This vote was on an amendment by Jim Inhofe, R-Okla., that would declare English as the national language of the United States. The amendment also would stipulate that unless the law states otherwise, there is no entitlement for providing government materials or communications in any language other than English. The amendment was offered to a bill intended to overhaul America's immigration system.

Inhofe's amendment was introduced as a counterpoint to an amendment offered by Ken Salazar, D-Colo. Salazar's amendment would declare English the "common and unifying language of the United States" and stipulate that nothing in the bill would diminish any existing laws related to providing government materials in languages other than English.

Salazar's amendment was later adopted.

Salazar said that Inhofe's amendment is problematic because it runs contrary several states' existing laws requiring that states provide documents in both English and Spanish. "I believe this is a States rights issue, and those constitutions of those States ought to be respected. There are other States in our Union which have decided they are going to adopt English as their official language. I believe that is a matter the States ought to decide.. I do not believe it is a matter we ought to be imposing here from Washington," Salazar said.

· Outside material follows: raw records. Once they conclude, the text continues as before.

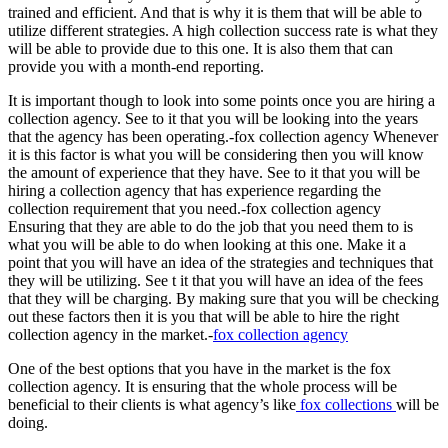
trained and efficient. And that is why it is them that will be able to
utilize different strategies. A high collection success rate is what they
will be able to provide due to this one. It is also them that can
provide you with a month-end reporting.
It is important though to look into some points once you are hiring a
collection agency. See to it that you will be looking into the years
that the agency has been operating.-fox collection agency Whenever
it is this factor is what you will be considering then you will know
the amount of experience that they have. See to it that you will be
hiring a collection agency that has experience regarding the
collection requirement that you need.-fox collection agency
Ensuring that they are able to do the job that you need them to is
what you will be able to do when looking at this one. Make it a
point that you will have an idea of the strategies and techniques that
they will be utilizing. See t it that you will have an idea of the fees
that they will be charging. By making sure that you will be checking
out these factors then it is you that will be able to hire the right
collection agency in the market.-
fox collection agency
One of the best options that you have in the market is the fox
collection agency. It is ensuring that the whole process will be
beneficial to their clients is what agency’s like
fox collections
will be
doing.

Inhofe argued that adopting his amendment and then later adopting Salazar's would have the effect of gutting Inhofe's amendment. "I am just saying to you, as my friends out here, do not vote for both of us because if you vote for both of us, you are voting to make English the official language, and then, in the very next vote, you are taking it away and reinstating the original language in the bill," Inhofe said.

Inhofe's amendment was adopted by a vote of 64-33. Most Democrats voted against the amendment, including the most progressive members of the Senate, though 13 voted for it. All Republicans voted against the amendment, except for Pete Domenici, R-N.M., whose state is one that requires documents be provided in English and Spanish. Thus, the bill went forward with language declaring English the national language of the U.S. and stipulating that that unless provided for in statute, no entitlement exists for providing government materials or communications in any language other than English. Salazar's amendment was also adopted. Because both amendments were adopted and contain contradictory language, the dispute will have to be resolved later. The next chance for the contradictory language to be fixed will be when the House and Senate meet for a conference committee, where differences between the two chambers' versions are resolved.